La filière française de volaille se redresse début 2024 mais les importations continuent de progresser.  

Les mises en place et les abattages de volailles progressent début 2024 sur un an
© Pascal Le Douarin

En janvier 2024, les mises en place de poussins de chair se sont redressées d’après Agreste.  C’est particulièrement vrai en canard à rôtir et à gaver, + 70,8% en janvier 2024 comparé janvier 20223 pour un total de 5,3 millions de poussins mis en place. Notons toutefois, que le gros des mises en place concerne le poulet, 65,3 millions de têtes en janvier, soit 8,5 % de plus qu’en janvier 2023.  
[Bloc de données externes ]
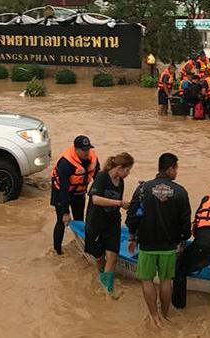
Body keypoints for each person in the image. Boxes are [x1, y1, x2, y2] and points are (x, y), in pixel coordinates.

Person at [126, 153, 191, 326]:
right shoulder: (180, 192)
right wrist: (183, 239)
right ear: (170, 168)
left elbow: (132, 216)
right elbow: (185, 223)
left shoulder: (142, 189)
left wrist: (132, 237)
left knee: (147, 280)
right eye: (176, 168)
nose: (176, 172)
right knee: (166, 281)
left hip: (147, 245)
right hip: (169, 246)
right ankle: (165, 313)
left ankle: (154, 316)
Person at [85, 152, 134, 297]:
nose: (128, 173)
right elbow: (95, 199)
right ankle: (102, 278)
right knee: (99, 257)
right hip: (96, 223)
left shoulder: (121, 182)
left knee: (112, 257)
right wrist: (119, 203)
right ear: (119, 167)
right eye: (127, 170)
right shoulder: (102, 177)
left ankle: (108, 290)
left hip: (112, 223)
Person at [51, 135, 100, 255]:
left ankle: (82, 248)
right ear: (76, 149)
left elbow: (98, 178)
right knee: (61, 222)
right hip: (61, 193)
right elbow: (63, 189)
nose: (86, 152)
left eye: (88, 149)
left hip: (79, 193)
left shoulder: (93, 158)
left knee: (79, 221)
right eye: (83, 150)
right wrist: (65, 212)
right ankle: (57, 251)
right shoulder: (66, 163)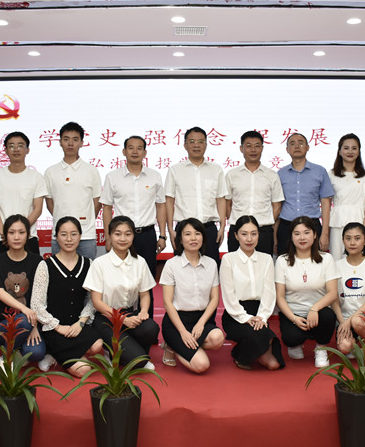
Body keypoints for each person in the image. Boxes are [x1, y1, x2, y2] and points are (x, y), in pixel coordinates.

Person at [100, 136, 167, 313]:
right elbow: (106, 208)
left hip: (147, 235)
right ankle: (120, 321)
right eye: (130, 148)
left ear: (145, 153)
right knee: (120, 281)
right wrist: (108, 237)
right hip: (122, 237)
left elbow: (161, 206)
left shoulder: (154, 176)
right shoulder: (112, 177)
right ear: (124, 152)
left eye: (139, 148)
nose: (135, 151)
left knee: (147, 282)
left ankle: (147, 321)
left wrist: (162, 235)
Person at [31, 217, 104, 376]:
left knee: (97, 345)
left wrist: (81, 322)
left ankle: (59, 355)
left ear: (80, 236)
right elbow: (37, 305)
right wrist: (57, 326)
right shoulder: (45, 265)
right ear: (56, 237)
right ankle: (54, 352)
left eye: (73, 234)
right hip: (54, 328)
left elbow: (93, 300)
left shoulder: (88, 264)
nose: (69, 239)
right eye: (64, 234)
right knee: (84, 370)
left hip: (77, 325)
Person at [83, 216, 159, 369]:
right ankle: (111, 352)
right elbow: (96, 302)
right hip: (106, 318)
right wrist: (122, 319)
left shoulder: (140, 262)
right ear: (109, 236)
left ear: (133, 236)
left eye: (128, 234)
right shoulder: (100, 263)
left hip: (130, 313)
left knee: (151, 328)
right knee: (138, 361)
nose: (123, 238)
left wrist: (143, 311)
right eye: (117, 234)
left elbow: (145, 294)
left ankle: (130, 350)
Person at [219, 215, 284, 370]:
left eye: (253, 234)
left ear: (258, 235)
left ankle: (241, 352)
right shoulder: (228, 259)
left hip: (260, 313)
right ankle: (243, 352)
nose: (249, 239)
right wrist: (246, 318)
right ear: (236, 235)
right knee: (264, 344)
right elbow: (229, 296)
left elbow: (269, 292)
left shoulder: (266, 259)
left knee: (274, 364)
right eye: (244, 234)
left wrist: (262, 317)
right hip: (235, 315)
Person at [159, 219, 225, 373]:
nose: (193, 238)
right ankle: (173, 345)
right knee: (201, 365)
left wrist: (201, 323)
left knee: (217, 338)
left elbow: (214, 299)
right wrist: (183, 332)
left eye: (197, 233)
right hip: (177, 321)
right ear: (180, 239)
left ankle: (179, 347)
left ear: (203, 237)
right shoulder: (171, 265)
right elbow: (168, 303)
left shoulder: (211, 264)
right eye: (188, 234)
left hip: (201, 320)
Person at [275, 216, 340, 367]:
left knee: (328, 316)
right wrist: (293, 318)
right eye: (297, 234)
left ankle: (321, 348)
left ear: (315, 235)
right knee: (291, 338)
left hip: (318, 313)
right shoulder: (282, 261)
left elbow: (332, 293)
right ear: (291, 237)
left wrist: (314, 308)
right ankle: (295, 344)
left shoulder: (326, 259)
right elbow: (280, 297)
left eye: (306, 232)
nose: (302, 238)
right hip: (293, 313)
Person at [0, 214, 47, 369]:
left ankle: (16, 350)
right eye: (12, 232)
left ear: (28, 235)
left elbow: (40, 297)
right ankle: (7, 356)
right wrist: (25, 311)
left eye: (21, 232)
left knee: (37, 353)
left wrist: (34, 326)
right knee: (23, 320)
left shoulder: (37, 261)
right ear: (5, 235)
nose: (17, 237)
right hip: (1, 324)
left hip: (30, 322)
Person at [165, 126, 228, 267]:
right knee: (182, 269)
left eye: (200, 141)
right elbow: (169, 201)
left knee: (211, 270)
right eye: (192, 141)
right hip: (183, 229)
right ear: (185, 145)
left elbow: (220, 199)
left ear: (206, 144)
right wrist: (170, 229)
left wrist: (222, 227)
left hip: (209, 229)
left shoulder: (216, 169)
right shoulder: (175, 170)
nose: (196, 145)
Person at [44, 122, 102, 259]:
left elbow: (97, 202)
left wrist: (86, 221)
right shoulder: (51, 172)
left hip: (86, 235)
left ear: (82, 143)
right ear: (60, 142)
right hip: (59, 235)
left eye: (75, 139)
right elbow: (50, 203)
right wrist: (64, 225)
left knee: (87, 271)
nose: (70, 143)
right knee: (59, 271)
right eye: (66, 139)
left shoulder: (91, 171)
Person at [332, 221, 365, 365]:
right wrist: (342, 321)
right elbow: (334, 299)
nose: (352, 243)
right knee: (344, 347)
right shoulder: (336, 265)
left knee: (357, 321)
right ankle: (356, 343)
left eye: (357, 238)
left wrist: (350, 320)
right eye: (348, 238)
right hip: (345, 317)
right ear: (343, 240)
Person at [0, 131, 47, 255]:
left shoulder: (36, 177)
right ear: (6, 150)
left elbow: (38, 209)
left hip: (28, 237)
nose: (16, 150)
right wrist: (5, 232)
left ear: (27, 150)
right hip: (1, 238)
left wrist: (21, 231)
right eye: (11, 146)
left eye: (20, 146)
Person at [225, 130, 285, 255]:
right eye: (248, 146)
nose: (253, 150)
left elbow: (277, 205)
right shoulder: (231, 175)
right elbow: (227, 204)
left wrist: (264, 222)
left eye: (257, 146)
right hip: (238, 231)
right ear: (241, 148)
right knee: (235, 265)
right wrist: (239, 224)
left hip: (264, 232)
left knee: (264, 265)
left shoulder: (272, 175)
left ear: (262, 148)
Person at [275, 132, 333, 255]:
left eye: (301, 143)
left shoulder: (320, 171)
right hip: (286, 227)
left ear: (307, 147)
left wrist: (325, 233)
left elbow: (326, 204)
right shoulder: (280, 174)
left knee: (314, 263)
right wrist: (274, 235)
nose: (297, 146)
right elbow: (278, 205)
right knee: (285, 263)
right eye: (292, 143)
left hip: (312, 226)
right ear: (287, 149)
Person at [328, 133, 365, 260]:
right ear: (339, 151)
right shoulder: (331, 175)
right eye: (346, 148)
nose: (350, 151)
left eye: (354, 148)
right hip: (337, 224)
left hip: (360, 222)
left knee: (361, 261)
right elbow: (326, 203)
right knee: (337, 260)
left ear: (359, 151)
Des abattages en forte hausse  

Même constat pour les abattages. Ils ont augmenté de 14,4 % en janvier 2024 par rapport à janvier 2023. La hausse s’est poursuivie le mois suivant. En février, les abattages de volaille ont augmenté de 19% en comparaison au même mois en 2023, fortement marqué par la grippe aviaire. Au total, 72,9 millions de volailles ont été abattues. La grande majorité concerne les poulets (62 millions de têtes). Les abattages sont en hausse de 15,8 % comparé à février 2023. C'est en canard à gaver qu’on observe la hausse la plus notable, +98,9% pour un total de 2,3 millions de têtes abattues.  

Une consommation de volaille soutenue  

En janvier 2024, la consommation de volaille a augmenté de 12,9% pour un total de 184,1 milliers de téc. Elle a dépassé de 14,5 % le niveau quinquennal (2019-2023). La consommation est tirée par le poulet et le canard avec des hausses respectives de 16,5 % et de 14,5 %. Seul point noir, le poids de l’importation. Toujours en janvier 2024, elle est en hausse de 3% sur un an pour un total de 74,6 milliers de téc. La hausse est importante en comparaison à la moyenne sur cinq ans, +21,2 %.